Pytorch running out of memory during inference

paegodu · May 19, 2025, 2:06pm

Hi all,

I am running a third-party model in inference mode as a calculator for ASE to optimize chemical structures. The issue is that after 66 our of ~200 structures PyTorch runs out of memory. I have been trying to track what happens by using torch.cuda.memory_allocated, torch.cuda.memory_reserved and torch.cuda.max_memory_reserved.

The weird thing is that while those show expected values of <1GB of memory being used, after 66 iterations I get the following error:

torch.OutOfMemoryError: CUDA out of memory. Tried to allocate 496.00 MiB. GPU 0 has a total capacity of 79.10 GiB of which 48.75 MiB is free. Including non-PyTorch memory, this process has 79.04 GiB m emory in use. Of the allocated memory 77.16 GiB is allocated by PyTorch, and 928.93 MiB is reserved by PyTorch but unallocated. If reserved but unallocated memory is large try setting PYTORCH_CUDA_ALL OC_CONF=expandable_segments:True to avoid fragmentation. See documentation for Memory Management (CUDA semantics — PyTorch 2.7 documentation)

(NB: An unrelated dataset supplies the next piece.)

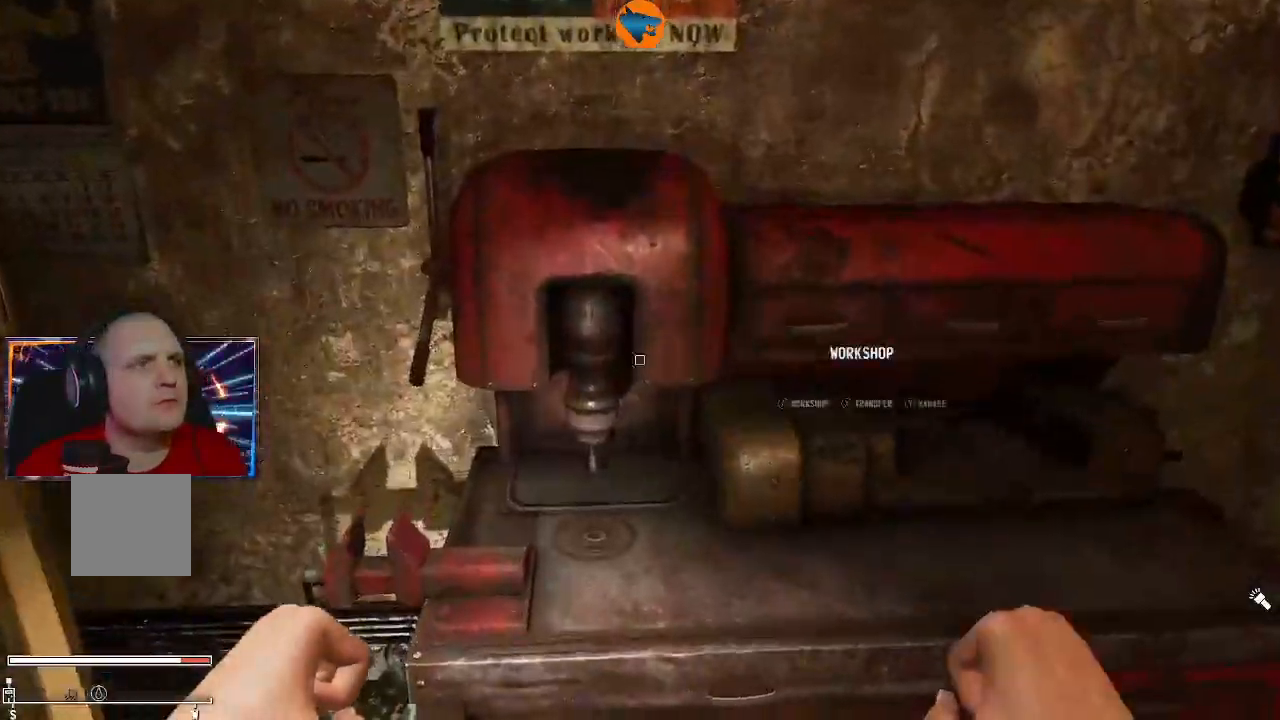
{"buttons": [], "left_stick": "center", "right_stick": "center", "events": [[167, "left_stick", "down-right"], [200, "right_stick", "center"], [267, "left_stick", "right"], [367, "left_stick", "center"]]}
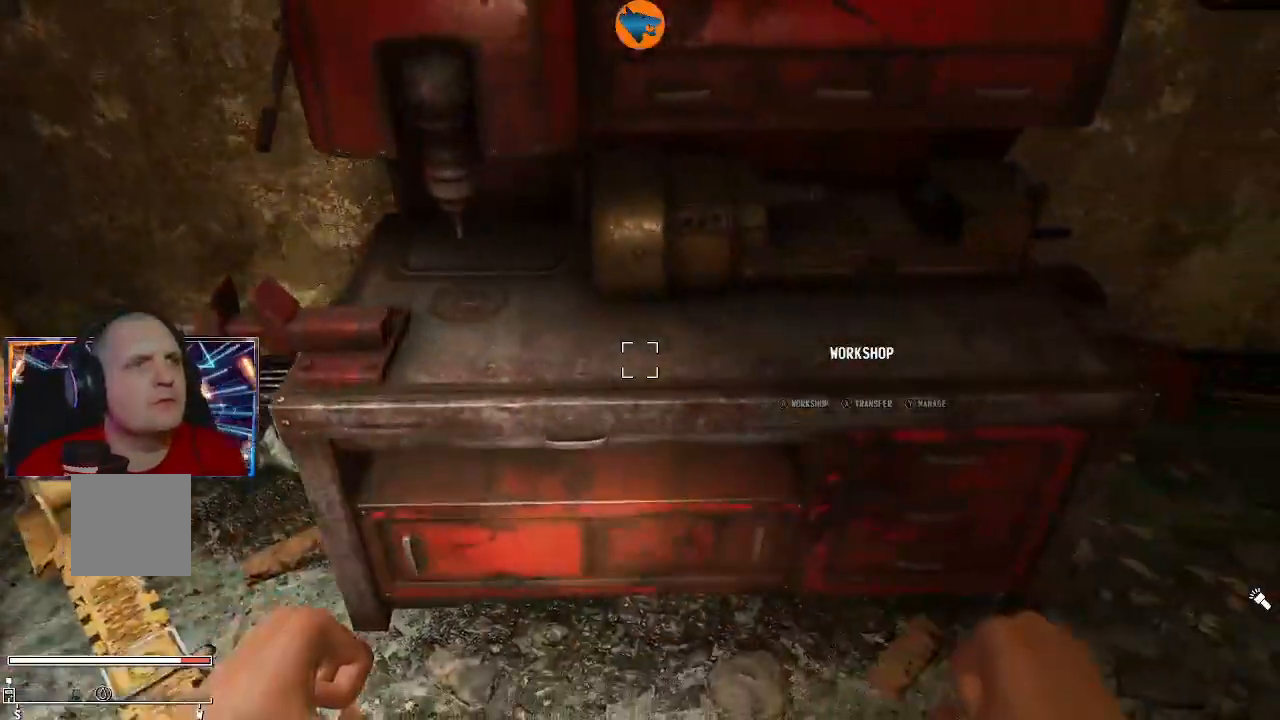
{"buttons": [], "left_stick": "center", "right_stick": "left", "events": [[167, "right_stick", "left"]]}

The main loop is inside of a “with torch.no_grad():”, only one instance of calculator (model) is used and torch.cuda.empty_cache() and torch.cuda.reset_peak_memory_stats() are called after every iteration (without calling the latter function torch.cuda.max_reserved_memory does scale and show an increasing value on par to what I would expect before the error message).

I am at a loss, where is that memory going? How do I release it?

Thanks!

ptrblck · May 19, 2025, 4:56pm

The error shows 79GB are used so your manual memory checks might not be fine-grained enough and you could check if the model internally allocates this large amount of memory.